10. Il résulte de tout ce qui précède que les conclusions à fin d'annulation présentées par Mme L'Helguen doivent être rejetées ainsi que, par voie de conséquence ses conclusions à fin d'injonction sous astreinte et celles présentées sur le fondement de l'article L. 761-1 du code de justice administrative.

D E C I D E :

Article 1er : Il n'y a pas lieu de statuer sur les conclusions de la requête tendant à l'annulation de l'arrêté ministériel de mutation de M. H W.

Article 2 : Le surplus des conclusions de la requête de Mme L'Helguen est rejeté.

Article 3 : Le présent jugement sera notifié à Mme V L'Helguen, au ministre de l'intérieur et des outre-mer, à M. S E, à M. H U, à M. R I, à M. J G, à M. O X, à M. P Le Prince, à M. T L, à M. D Q, à M. C B, à M. K M et à M. N F.

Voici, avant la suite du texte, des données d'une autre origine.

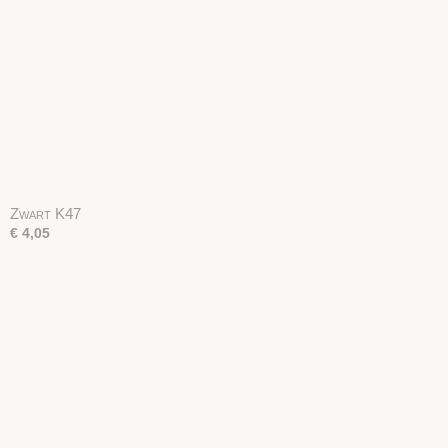
Zwart K47
€ 4,05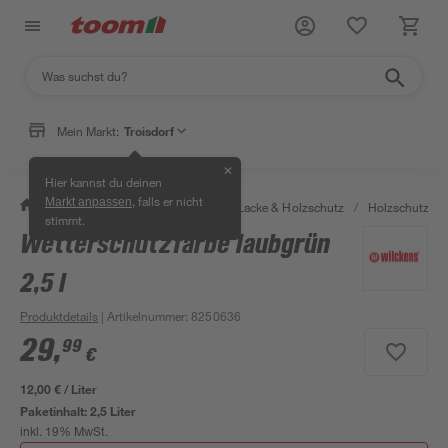
Mein Markt:
Troisdorf
✕
Hier kannst du deinen
, falls er nicht
Markt anpassen
/
Bauen & Renovieren
/
Farben, Lacke & Holzschutz
/
Holzschutz & 
stimmt.
Wetterschutzfarbe laubgrün
2,5 l
Produktdetails
| Artikelnummer
:
8250636
29
,
99
€
12,00 € / Liter
Paketinhalt:
2,5 Liter
inkl. 19% MwSt.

Délibéré après l'audience du 6 avril 2023, à laquelle siégeaient :

Mme Riou, présidente,

Mme Kanté, première conseillère,

M. Coz, premier conseiller.

Rendu public par mise à disposition au greffe le 21 avril 2023.

La rapporteure,

C. KantéLa présidente,

C. B

La greffière,

L. Sueur

La République mande et ordonne au ministre de l'intérieur et des outre-mer en ce qui le concerne ou à tous commissaires de justice à ce requis en ce qui concerne les voies de droit commun, contre les parties privées, de pourvoir à l'exécution de la présente décision.